A retrospective on our Solaris ZFS-based NFS fileservers (part 2)
In yesterday's entry I talked about the parts of our Solaris ZFS fileserver environment that worked nicely over the six years we've run them. Today is for the other side, the things about Solaris that didn't go so well. You may have noticed that yesterday I was careful to talk specifically about the basics of ZFS working well. That is because pretty much all of the extra frills we tried failed or outright blew up in our faces.
The largest single thing that didn't work out anywhere near as we
planned and wanted is failover. There are contributing factors
beyond ZFS (see this for a
full overview) but what basically killed even careful manual failover
is the problem of very slow
The saving grace of the situation is that we've only really needed
failover a relatively small number of times because the fileservers
have been generally quite reliable. The downside of losing failover
is that the other name for failover is 'easy and rapid migration
of NFS service' and there have been any number of situations where
we could have used that. For example, we recently rebooted all of
the fileservers because they'd been up over 650 days and we had
some signs they might have latent problems. With fast, good 'failover'
we could have done this effectively live without much user-visible
impact (shift all NFS fileservice away from a particular machine,
reboot it, shift its NFS fileservice back, repeat). Without that
failover? A formal downtime.
The largest advertised ZFS feature that just didn't work was ZFS's
support for spare devices. We wound up feeling
that this was completely useless and built our own spares system (part 2, part 3). We also had problems with, for example,
zpool status hanging in problem situations
or just not being honest with us about the truth of the situation.

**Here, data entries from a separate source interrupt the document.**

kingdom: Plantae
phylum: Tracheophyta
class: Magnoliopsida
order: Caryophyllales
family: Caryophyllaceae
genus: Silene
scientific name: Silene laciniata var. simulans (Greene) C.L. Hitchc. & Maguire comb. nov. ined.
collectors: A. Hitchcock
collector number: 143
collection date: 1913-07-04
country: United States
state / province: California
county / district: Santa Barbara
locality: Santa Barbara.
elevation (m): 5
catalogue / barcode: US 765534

It turned out to be a significant issue in practice that ZFS has no API, ie no way for outside systems to reliably extract state information from it (a situation that continues to this day). Because we needed this information we were forced to develop ad-hoc and non-portable tools to extract by force from Solaris and this in turn caused further problems. One significant reason we never upgraded past Solaris 10 update 8, despite the existence of fixes we were interested in, was that upgrading would have required updating and re-validating all of these tools.

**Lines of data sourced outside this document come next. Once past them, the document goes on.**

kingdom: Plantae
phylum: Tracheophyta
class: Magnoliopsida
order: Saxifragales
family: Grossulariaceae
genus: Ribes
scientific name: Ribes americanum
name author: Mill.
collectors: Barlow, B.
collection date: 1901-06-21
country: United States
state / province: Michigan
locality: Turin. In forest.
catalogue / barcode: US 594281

(These tools are also a large part of why we wouldn't take Solaris 11 even if Oracle offered it to us for free. We need these tools and these tools require source code access so we can reverse engineer this information.)
Overall our Solaris experiences has left me feeling that we were quite far from the (ZFS) usage cases that the Solaris developers expected. A lot of things didn't seem prepared to cope with, for example, how many 'disks' we have. Nothing actually broke significantly (at least once we stopped applying Solaris patches) but the entire environment felt fragile, like a too-tall building swaying as the wind builds up. We also became increasingly dubious about the quality of implementation of the changes that Sun (and then Oracle) was making to Solaris, adding another reason to stop applying patches and to never upgrade past Solaris 10U8.

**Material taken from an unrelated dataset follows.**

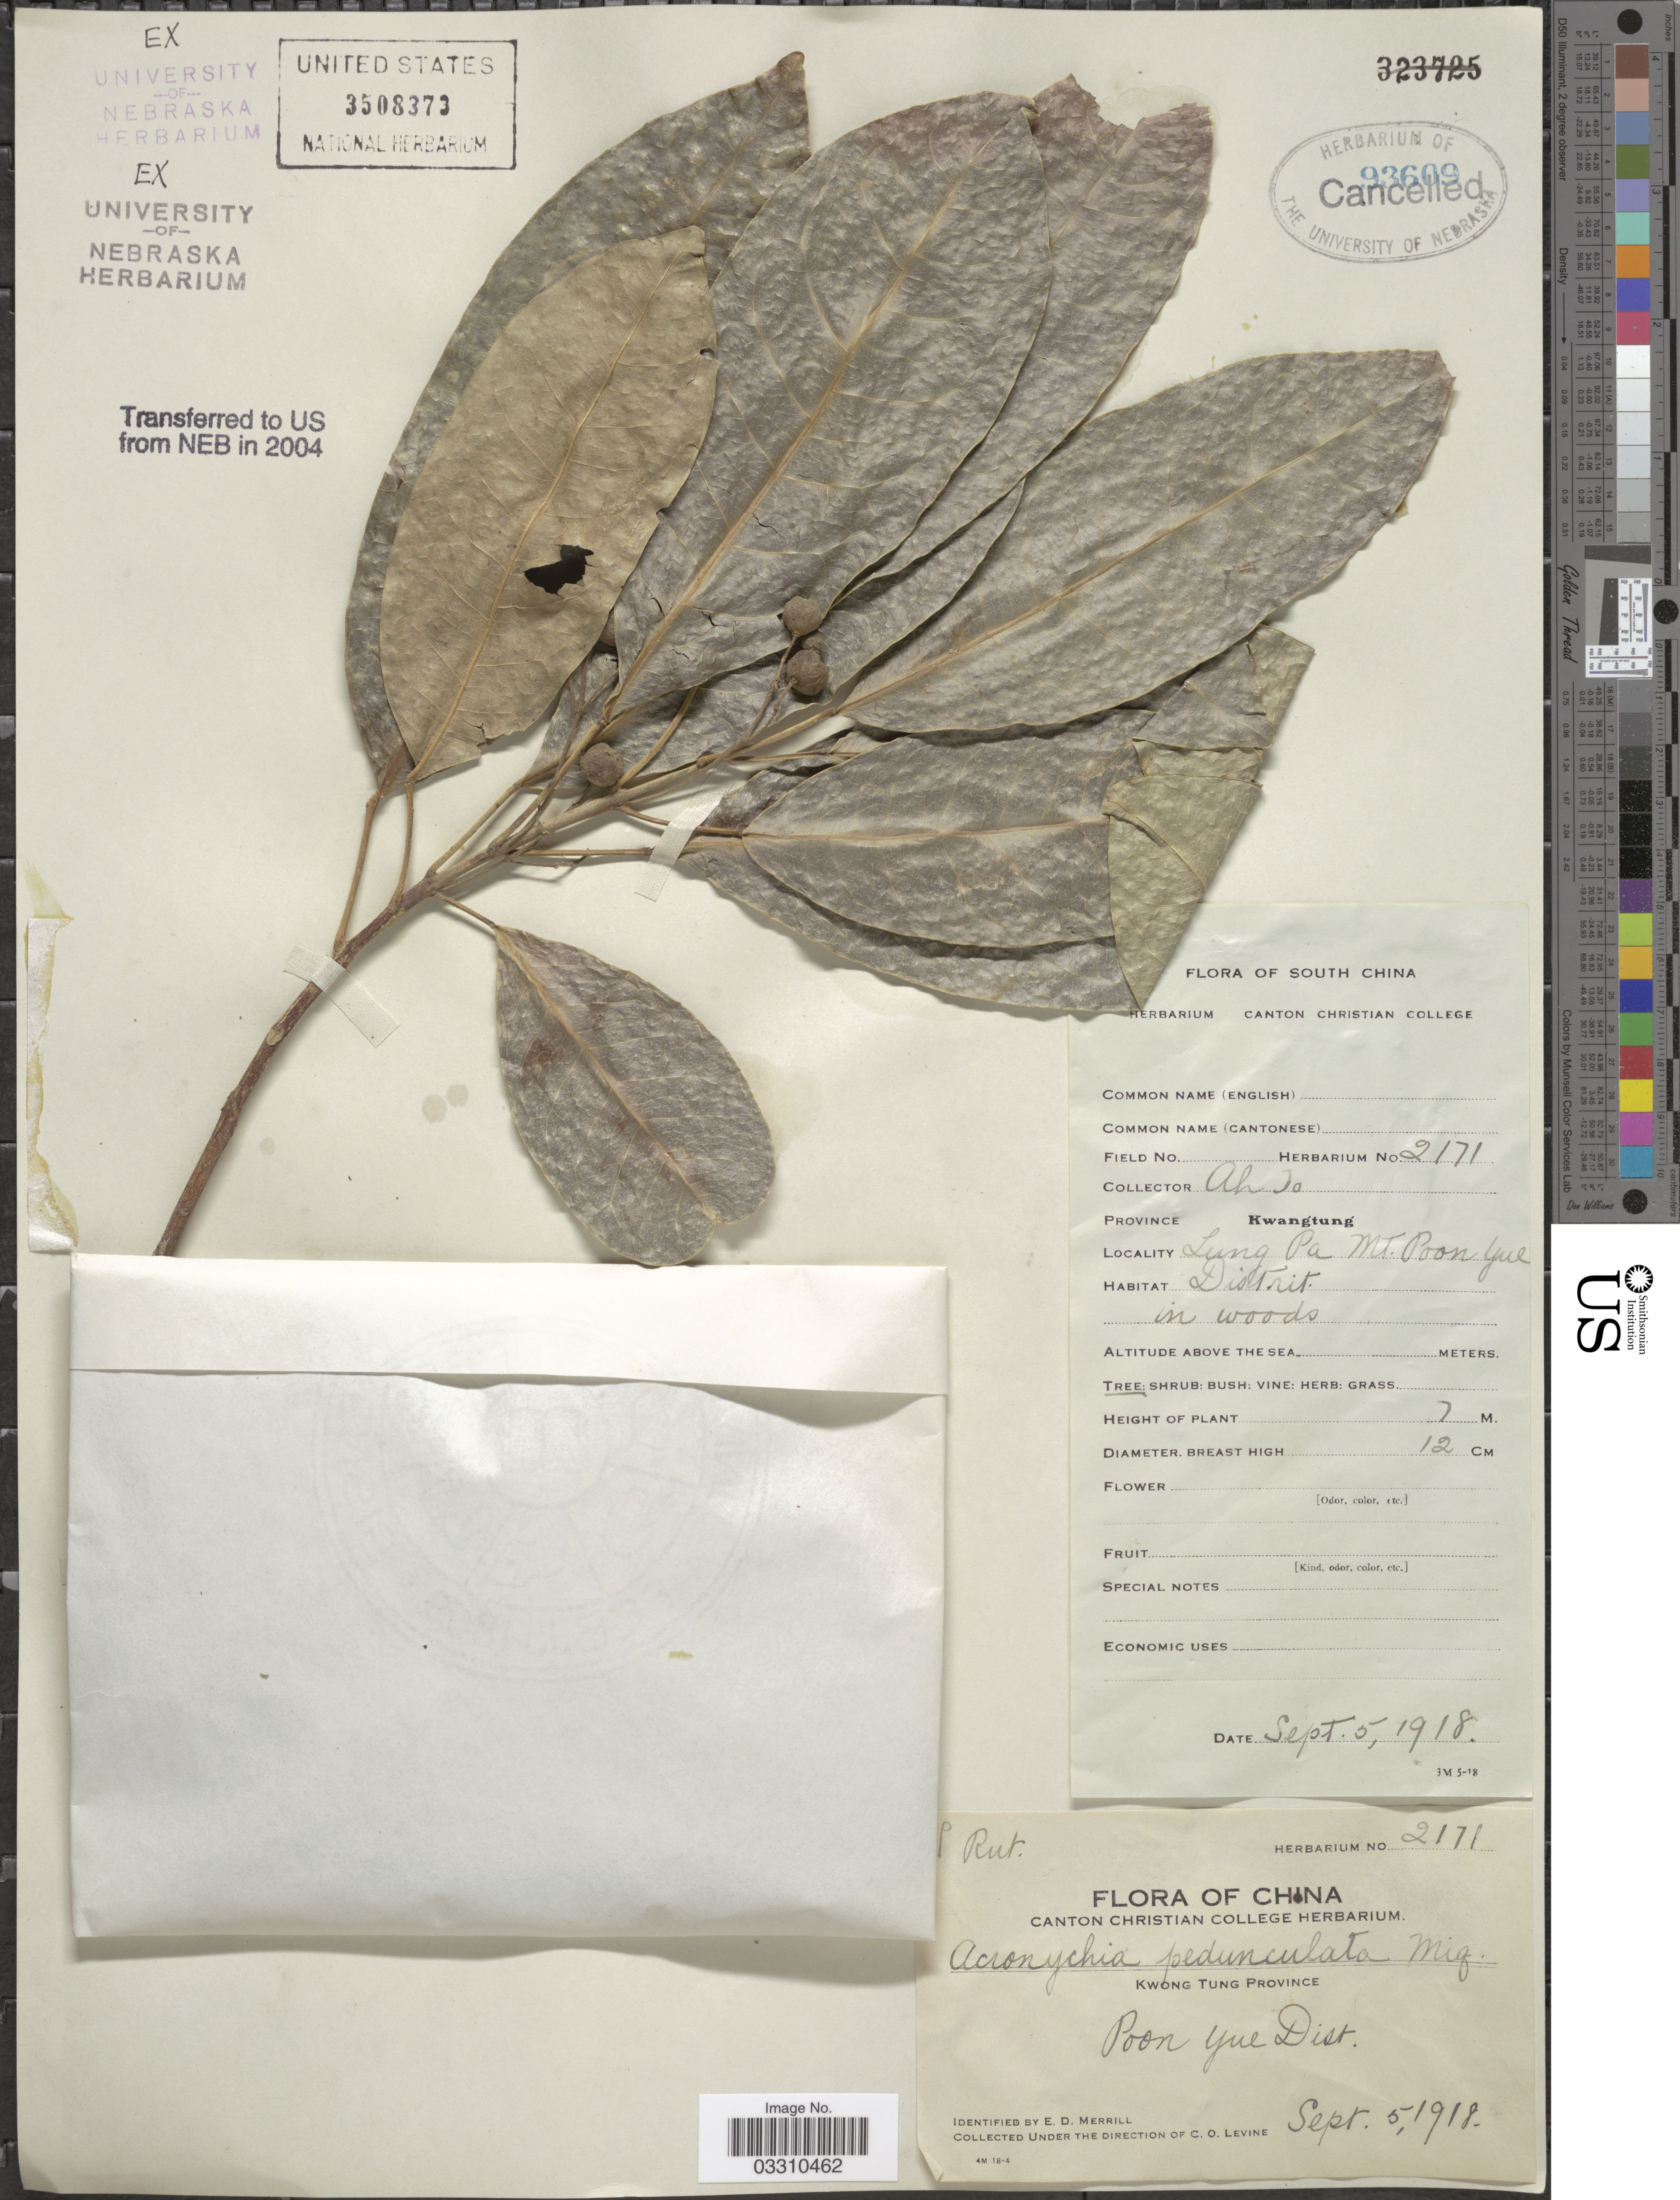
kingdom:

(Allow me to translate that: Solaris OS developers routinely wrote and released patches and changes with terrible code that broke things for us and didn't work as officially documented. The Sun and Oracle reaction to this was a giant silent shrug.)
While we got away with our 'no patches, no updates, no changes' policy I'm aware that we were lucky; we simply never hit any of the known S10U8 bugs. I didn't (and don't) like running systems that I feel I can't update because things are sure to break and we definitely wound up doing that with our Solaris machines. I count that as something that did not go well.
In general, over time I've become increasingly uncomfortable about our default 'no updates on black box appliance style machines' policy, which we've followed on both the Solaris fileservers and the iSCSI backends. I kind of count it as an implicit failure in our current fileserver environment. For the next generation of fileservers and backends I'd really like to figure out a way to apply as many updates as possible in a safe way (I have some ideas but I'll save them for another entry).
None of these things that didn't work so well have been fatal or even painful in day to day usage. Some of them, such as the ZFS spares situation, have forced us to do things that improved the overall environment; having our own spares system has turned out to be a big win because it can be more intelligent and more aggressive than any general ZFS solution could be.